A gene called 'Noncoding RNA Activated by DNA Damage', or NORAD, that helps maintain the proper number of chromosomes in cells has been identified by molecular biologists at UT Southwestern Medical Center. The NORAD gene when inactivated, causes the number of chromosomes in a cell to become unstable, a key feature of cancer cells.
Previously, genes that encode the recipe for making proteins have been implicated in maintaining the proper number of chromosomes in a cell. The NORAD gene, however, does not encode a protein. Instead, NORAD produces a long noncoding RNA, a type of molecule that was not previously known to be important in chromosome maintenance, the researchers report in the Cell.

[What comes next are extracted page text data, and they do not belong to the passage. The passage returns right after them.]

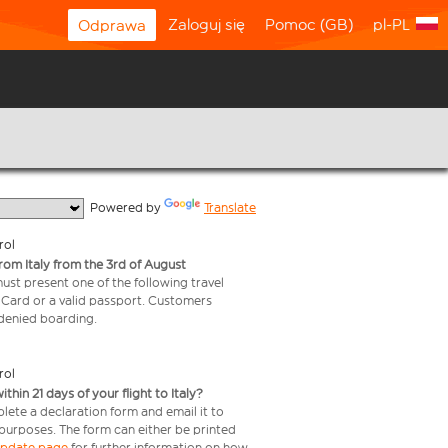
Zaloguj się
Pomoc (GB)
pl-PL
Odprawa
  Powered by 
Translate
rol
from Italy from the 3rd of August
 must present one of the following travel
y Card or a valid passport. Customers
e denied boarding.
rol
in 21 days of your flight to Italy?
lete a declaration form and email it to
 purposes. The form can either be printed
 update page
for further information on how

‘In the absence of the NORAD RNA, the number of chromosomes in cells becomes highly abnormal, a key feature of cancer cells.’
AdvertisementDr. Joshua Mendell, Professor of Molecular Biology at UT Southwestern and a Howard Hughes Medical Institute Investigator, said, "In the absence of the NORAD RNA, the number of chromosomes in cells becomes highly abnormal. This is an entirely new function for a noncoding RNA and may have implications in cancer biology since genomic instability is a hallmark of tumor cells."
Researchers began studying this particular molecule because the RNA kicks into action after DNA is damaged; they therefore termed it NORAD.
The scientists unexpectedly found that NORAD plays a critical role in keeping the genome stable, and conducted experiments showing that when NORAD is absent, cells frequently lose or gain whole chromosomes. Microscopic imaging revealed that cells lacking NORAD are unable to properly pass on chromosomes as they divide. NORAD controls chromosome segregation during cell division by regulating the activity of a family of proteins called PUMILIO proteins. In cells lacking NORAD, overactivity of PUMILIO leads to an unstable genome. Since most cancer cells also exhibit genomic instability, Dr. Mendell and his team are now exploring whether abnormal function of NORAD or PUMILIO proteins contribute to human tumors.
Dr. Mendell, a member of the Hamon Center for Regenerative Science and Medicine and the Harold C. Simmons Comprehensive Cancer Center, and a Cancer Prevention and Research Institute of Texas (CPRIT) Scholar in Cancer Research, has been a leader in the study of other types of noncoding RNAs, including microRNAs, which are involved in regulating gene activity, and play important roles in development and disease. By investigating the roles of microRNAs and other noncoding RNAs, the Mendell lab is hoping to eventually develop new therapies that have the potential to treat cancer and other diseases.
Dr. Mendell, recipient of the 2016 Edith and Peter O'Donnell Award in Medicine from The Academy of Medicine, Engineering and Science of Texas (TAMEST), has previously shown how microRNAs play a key role in the ability of a well-known, cancer-promoting protein, MYC, to drive tumor formation. The Mendell lab has revealed involvement of microRNAs in several other critical cancer pathways and showed that these molecules are important for wound healing.